***
Чёрная собака сидит на белом снегу,
Неподалёку от входа в магазин «Спорттовары».
Посмотрел на неё — и отойти не могу,
Позвольте мне постоять возле этой собаки старой,
Осторожно смотрящей на двери и в то окно,
Где у прилавка люди устроили шум и давку.
Всё дело в том, что когда-то давным-давно
Я фотографировал эту собаку,
И — да, мы друг друга помним: «На вот, прошу, возьми!
Жаль, у меня с собой только и есть вот это!» —
«Как вам теперь живётся, добрый мой визави?..

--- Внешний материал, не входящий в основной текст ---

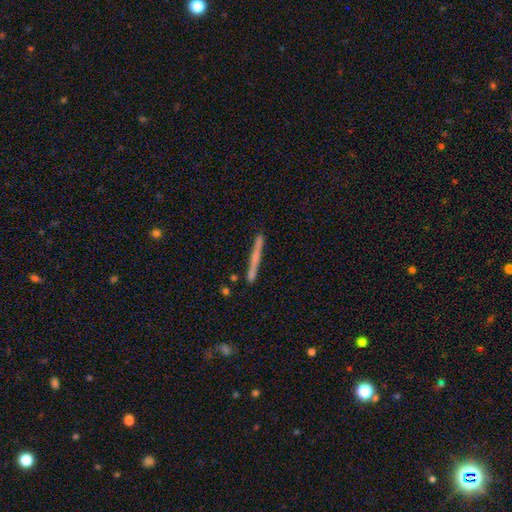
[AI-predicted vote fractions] Smooth or featured? Predicted: smooth (p=0.47). Merging? Predicted: none (p=0.84).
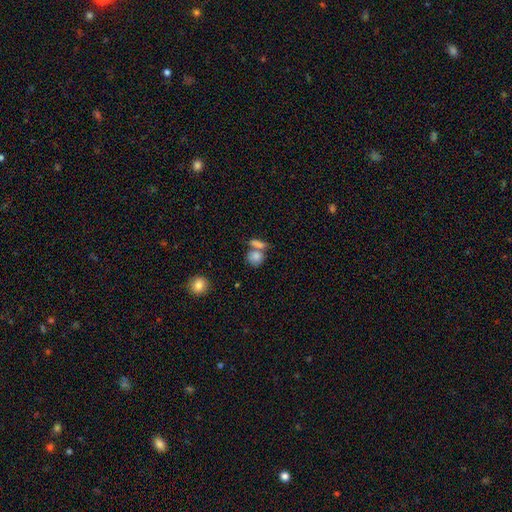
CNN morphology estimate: Smooth or featured: smooth — 81% (star or artifact — 10%)
How rounded: round — 65% (in between — 32%)
Merging: none — 44% (merger — 42%)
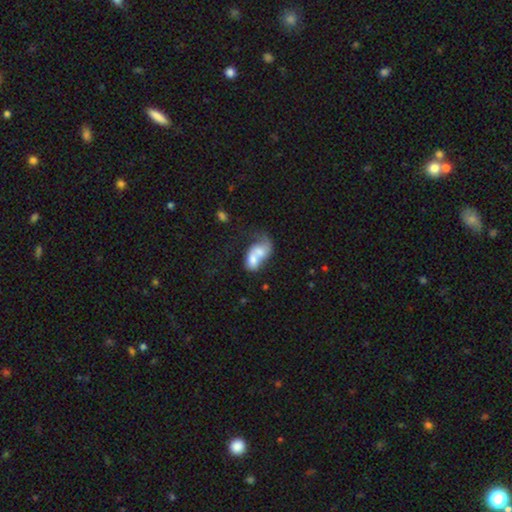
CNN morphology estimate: smooth_or_featured: smooth (p=0.54) [alt: featured or disk p=0.38]
how_rounded: in between (p=0.78) [alt: round p=0.20]
merging: merger (p=0.75) [alt: none p=0.10]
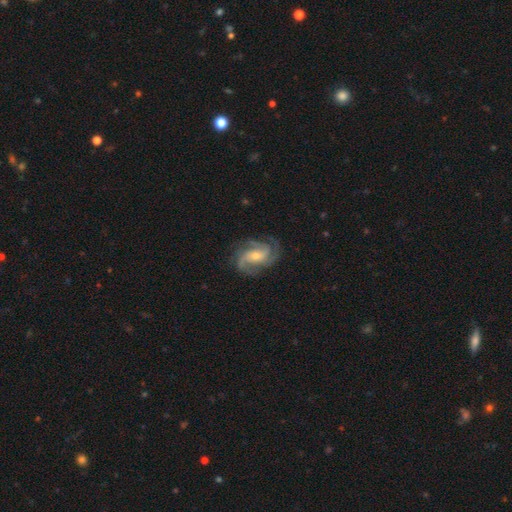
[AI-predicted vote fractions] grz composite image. It shows a featured or disk galaxy (89%) with no bar (50%), 3 (49%) medium (48%) spiral arms (98%) and a small central bulge (50%). Merging: none (75%).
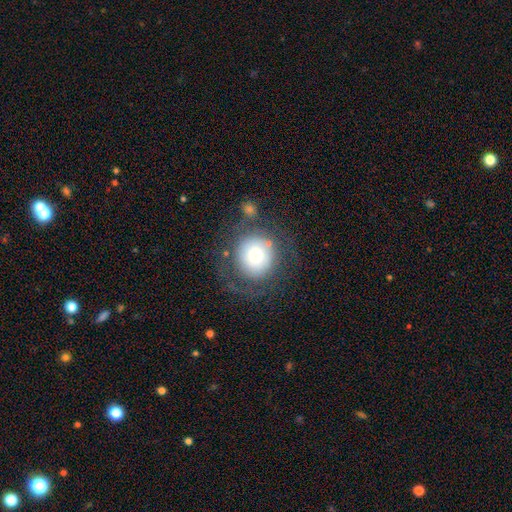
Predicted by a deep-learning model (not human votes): Smooth or featured: smooth — 62% (featured or disk — 27%)
How rounded: round — 92% (in between — 7%)
Merging: none — 67% (minor disturbance — 15%)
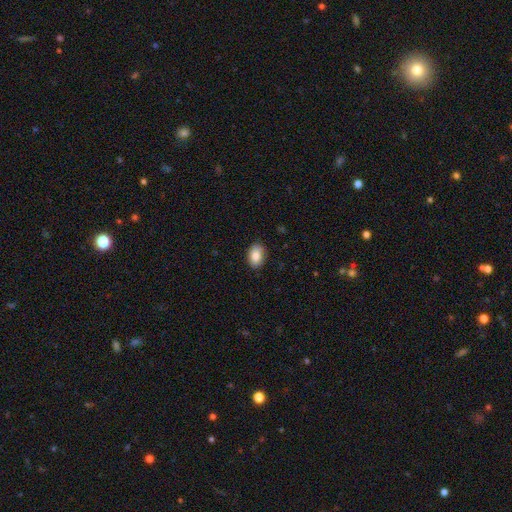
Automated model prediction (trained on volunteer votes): A smooth galaxy with no disk features (87%) that is in between round and cigar-shaped (87%).

Vote fractions:
- Smooth or featured? smooth: 87% / star or artifact: 7% / featured or disk: 5%
- How rounded? in between: 87% / round: 12% / cigar-shaped: 1%
- Merging? none: 86% / minor disturbance: 11% / major disturbance: 2% / merger: 1%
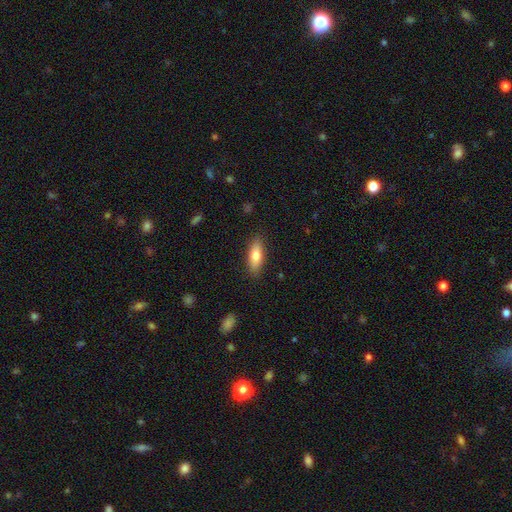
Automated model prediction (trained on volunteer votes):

А ведь когда-то давно я фотографировалась у этого человека!..»
***
Я ушёл от прочитанных книг,
Я забыл всё, что раньше читал.
Я ушёл, я забыл про дневник,
Я спустился в подвал.
Я спустился в подвал, я проник
Глубже хрестоматийного «Дна».
Здесь нашли мы старинный тайник —
Я да крыса одна.
В сто замков был одет молчаливый тайник,
Мы его открывали сто лет —
И тайник тайника перед нами возник,
В сто печатей одет.
Когда сотую сняли печать —
Нам открылись сто тайн тайника.
Вот теперь бы и повесть начать —
Плавно, издалека…
Саня Пе
От двора к двору, от столба к столбу
Идёт-побирается Саня Пе.
Дети дразнят Саню: «Бу-бу-бу-бу-бу!..» —
А Саня то смеётся, то плачет на них.
Подойдёт он к калитке, подпрыгнет, скажет: «Пе!» —
Хозяин выйдет, копеечку в столб вобьёт —
Вот уж радость да забава собравшейся толпе:
Саня Пе зубами будет столб грызть.
А когда он монетку в зубы возьмёт,
Да в руки выплюнет, да станет нянчить на руках —
Такое ликование в толпе произойдёт! —
И побежит ватага к следующему столбу.
Каждый день по деревне ходит Саня Пе,
Бабушка Матрёна крестится ему вослед:
«Заступи, спаси, сохрани и помилуй нас…»
А Саня Пе плачет от радости и любви!
***
За что ухватиться?.. Соломинку взяли взаймы
Актёры, уплывшие за океан на гастроли.
Она им нужнее: актёры несчастней, чем мы,
Ведь им выпадают куда как нелепые роли!
Актёры несчастней! В их душах штормит, сатанит,
Два дьявола с ними: ошуйю, другой — одесную.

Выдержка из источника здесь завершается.